Founder of the Gonja Kingdom

Ndewura Jakpa (Jakpa according to some historians in Gonja "Daa-Kpa Pia-Kpa, which means Conqueror through spear or the Spear Holder) was an African king, founder of the Gonja kingdom (now part of northern Ghana), in the early 17th century.

== History of the Gonjas ==
According to Britannica: "Originally a Mande invader, Jakpa established a loosely knit federation of states that extended over areas of northern part of present-day Ghana and parts of Togo and Benin." In the about second half of the sixteenth century, Gonja was founded by Mande Warriors and Mali traders with Naba or Nabaga as their leader. The area between the Black and White Volta were known for trade so it attracted them. The Mande Chief sent the Nabaga on an errand to discover if there was a fall in the gold supply to Mali. The Gonjas had their name from a 'corrupt' Hausa phrase Kasa Goro-Jaa which meant the Land of Red Cola. Ngbanye was the indigenous name of the Gonjas which means Brave Men. The Hausas of Sokoto and the Gonjas used to trade in cola-nuts. The Gonjas had their cola-nut supplies from the Ashantis which transported to the Salaga market. The Hausas demand in cola-nuts was high so they used to travel to the lands of the Gonjas to buy them.

== Founding the Gonja Kingdom ==
Sumaila was said to be a trader himself who was from Malle or Mande. He became bankrupt and consulted a soothsayer about his fortunes in life. The man told him he would not ascend the throne even though he was from the royal family. He told Sumaila, his fortune was in foreign lands and that was where he would attain Kingdom for himself, his children and the people who follow him. He mobilized many fighting men and went out with them after he was convinced of what the soothsayer told him. It was said he used to invade many areas and left behind sons and servants who were loyal to him as either a Chief or as their leader.

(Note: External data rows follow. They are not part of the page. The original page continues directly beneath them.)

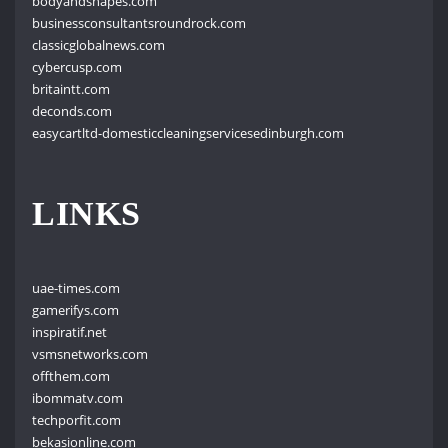
bodyandshapes.com
businessconsultantsroundrock.com
classicglobalnews.com
cybercusp.com
britaintt.com
deconds.com
easycartltd-domesticcleaningservicesedinburgh.com
LINKS
uae-times.com
gamerifys.com
inspiratif.net
vsmsnetworks.com
offthem.com
ibommatv.com
techporfit.com
bekasionline.com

His first point of entry into the Gonja Kingdom was in a town in Bole State called, Ntereso-Bonfu. He defeated a certain fetish priest after he was informed there was a powerful shrine at Mankuma. He went there and displayed black power and made a show of strength. He made his sister and nephew the leaders there.

== Death ==
Sumaila intended fighting the Ashantis but his army were tired because of the constant going to battle from all sides of the Gonja Kingdom. He did not heed to their warnings against fighting the Ashantis. He crossed the White Volta and a battle occurred between him and the Ashantis towards Yeji to Kabako. He was badly wounded and before he died, he commanded that his body be sent to his sister's burial place in Makuma. When they got to Abrumase which means (I am weak), he got very sick. He died at Trekpa which means (my end). His followers continued to Gbipe and Gbi means (Weight or Heavy Load) to accomplish Sumaila's wish. His corpse was getting spoilt so the body was interred in Gbuipe. His tomb can still be found in Old Buipe in the Central Gonja District of the Gonja Kingdom.

== Legacies ==
He appreciated the strength of diversity and inclusion.

He did not discriminate or marginalized against any of his subjects no matter the tribe. He had encounters with Muslim Scholars who were not Gonjas and made some of them his trusted advisors and leaders.

He did not show prejudice or treat with contempt people from Hausalands and Baribari at Kafaba. He enskinned people of other tribes as Chiefs in places he defeated.